Origine et histoire du Château de Malleret
Le château de Malleret, situé à Cadaujac en Gironde, trouve ses origines au début du XVIIIe siècle lorsque Guillaume Malleret, avocat au Parlement de Bordeaux, acquiert le domaine en 1700. Le lieu, alors nommé Maleret, abritait déjà une demeure dont subsistent des vestiges de style Louis XV. Les vignobles du domaine produisaient 40 à 50 tonneaux de vin, typiques des palus bordelais. La carte de Cassini et les plans de l’État-major confirment son existence avant les transformations majeures du XIXe siècle.
En 1839, le domaine passe à Lucien Arman (dit Arman-Courau), armateur bordelais, par son mariage avec Laure Caillavet. En 1860, il entreprend d’agrandir le château originel et d’aménager un parc paysager, incluant un embarcadère privé sur la Garonne pour accueillir Napoléon III, ami de la famille. L’amitié entre Arman-Courau et l’empereur, bien que mal documentée, serait née lors de l’emprisonnement de Louis-Napoléon à Ham (1840–1846). La faillite des chantiers navals Arman en 1868 contraint la vente du domaine en 1869.
Le château, de style éclectique néoclassique, mêle un corps de logis central à toit mansardé, des pavillons latéraux en retour d’équerre, et des tours rondes.
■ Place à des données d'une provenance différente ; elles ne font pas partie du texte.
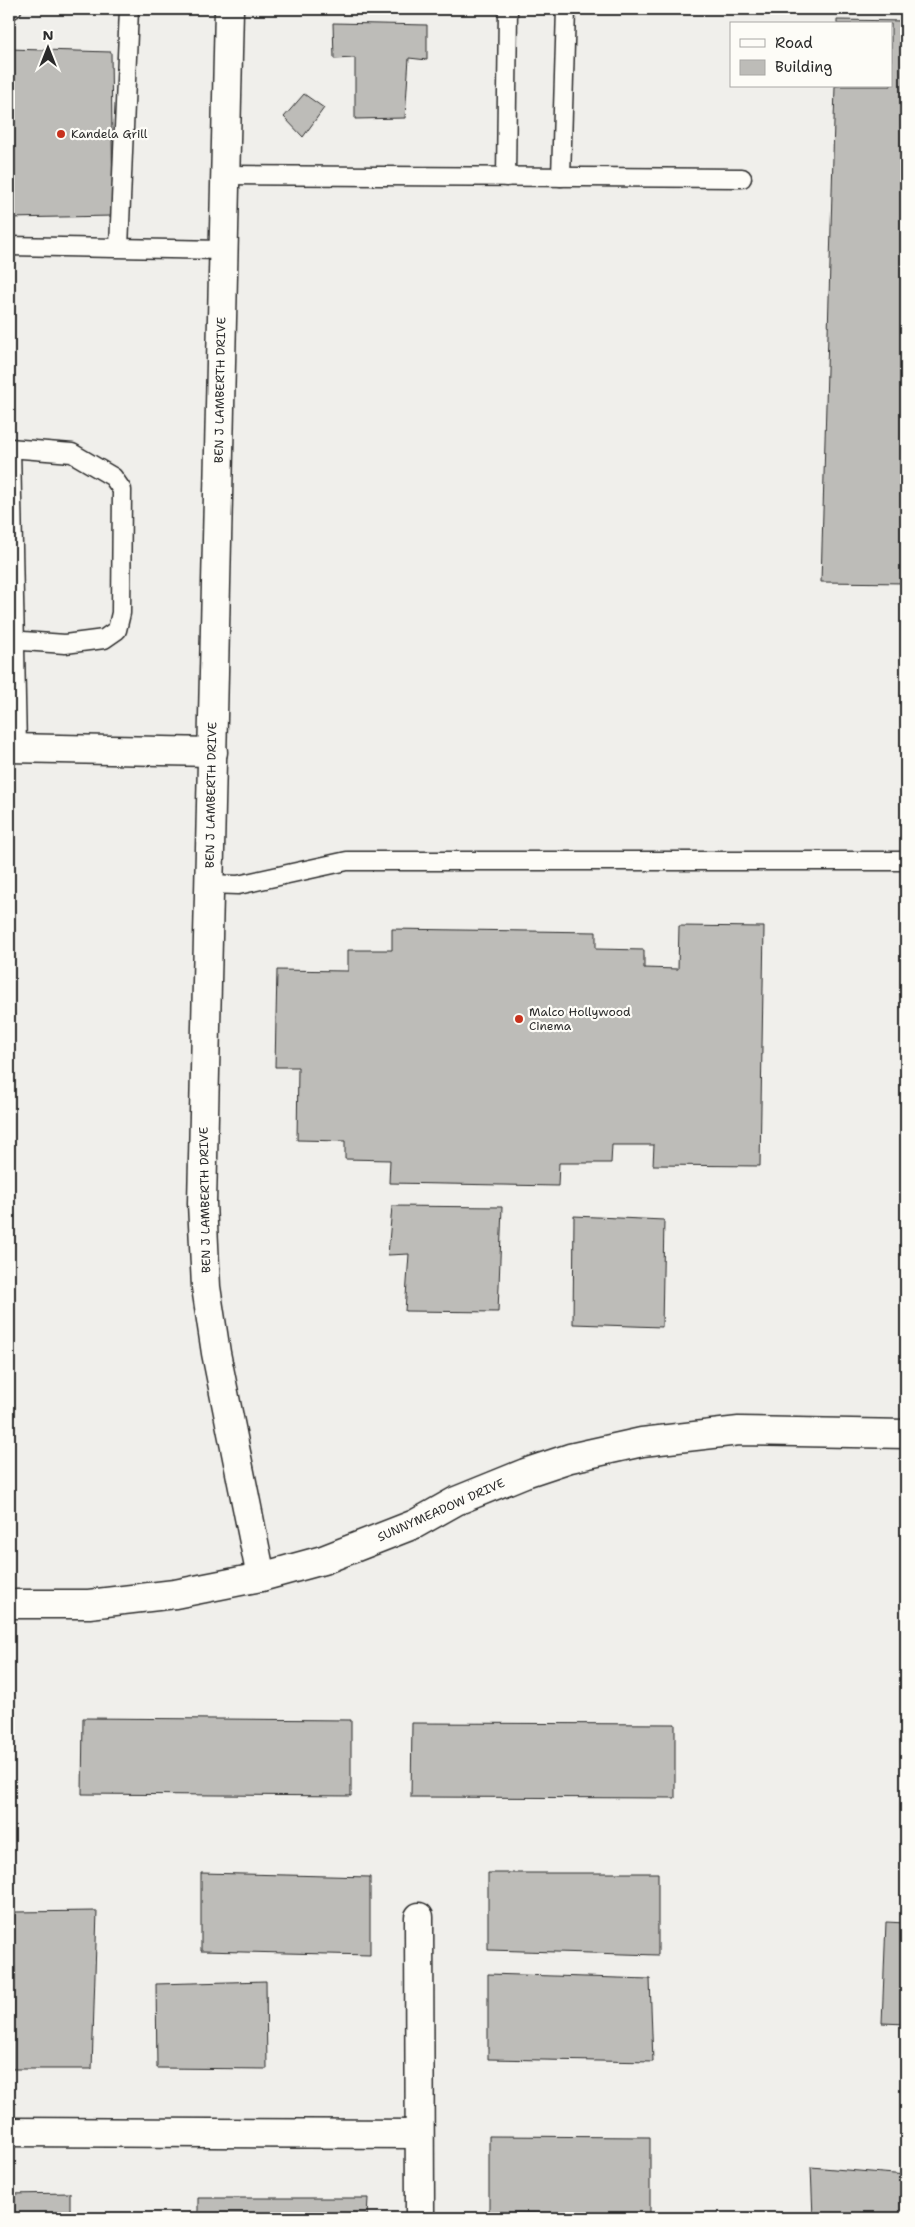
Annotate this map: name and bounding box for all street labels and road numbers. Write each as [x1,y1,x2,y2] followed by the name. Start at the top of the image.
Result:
[211,317,229,463] street label: BEN J LAMBERTH DRIVE
[202,722,220,868] street label: BEN J LAMBERTH DRIVE
[196,1127,214,1273] street label: BEN J LAMBERTH DRIVE
[375,1475,507,1545] street label: SUNNYMEADOW DRIVE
L’escalier d’honneur à doubles volées, probablement antérieur, mène au grand salon. Les jardins, structurés à la française, intègrent un bassin orné d’une vasque en marbre aux têtes de lions, deux lions en terre cuite (XVIIIe siècle) volés puis récupérés, et un potager-verger en carrés de buis. Un belvédère, ancien pavillon de l’Exposition maritime de Bordeaux (1895), et un pigeonnier hispano-mauresque complètent les dépendances.
Au XXe siècle, le domaine décline : M. Berthias, propriétaire en 1933, y installe une laiterie moderne (Le lait vivant) et récupère des grilles en fer forgé de la place Gambetta à Bordeaux. Les conflits familiaux des propriétaires suivants entraînent l’abandon du château, sauvé en 1986 par une restauration complète. La grande serre métallique (Exposition universelle de 1878), transférée à Gradignan dans les années 1980, en est un élément emblématique disparu. Depuis 1989, le château est inscrit aux Monuments Historiques et se visite lors des Journées du patrimoine.
L’intérieur abrite des cabinets de curiosités au premier étage, tandis que le parc, redessiné, conserve des fabriques comme le chai rond, la maison du gardien, et un château d’eau. Les deux lions, autrefois gardiens du portail, trônent désormais près de la Garonne après leur vol et leur récupération rocambolesque à Paris. Le domaine illustre ainsi l’évolution d’une propriété viticole en résidence aristocratique, marquée par les fastes du Second Empire et les aléas économiques des XIXe et XXe siècles.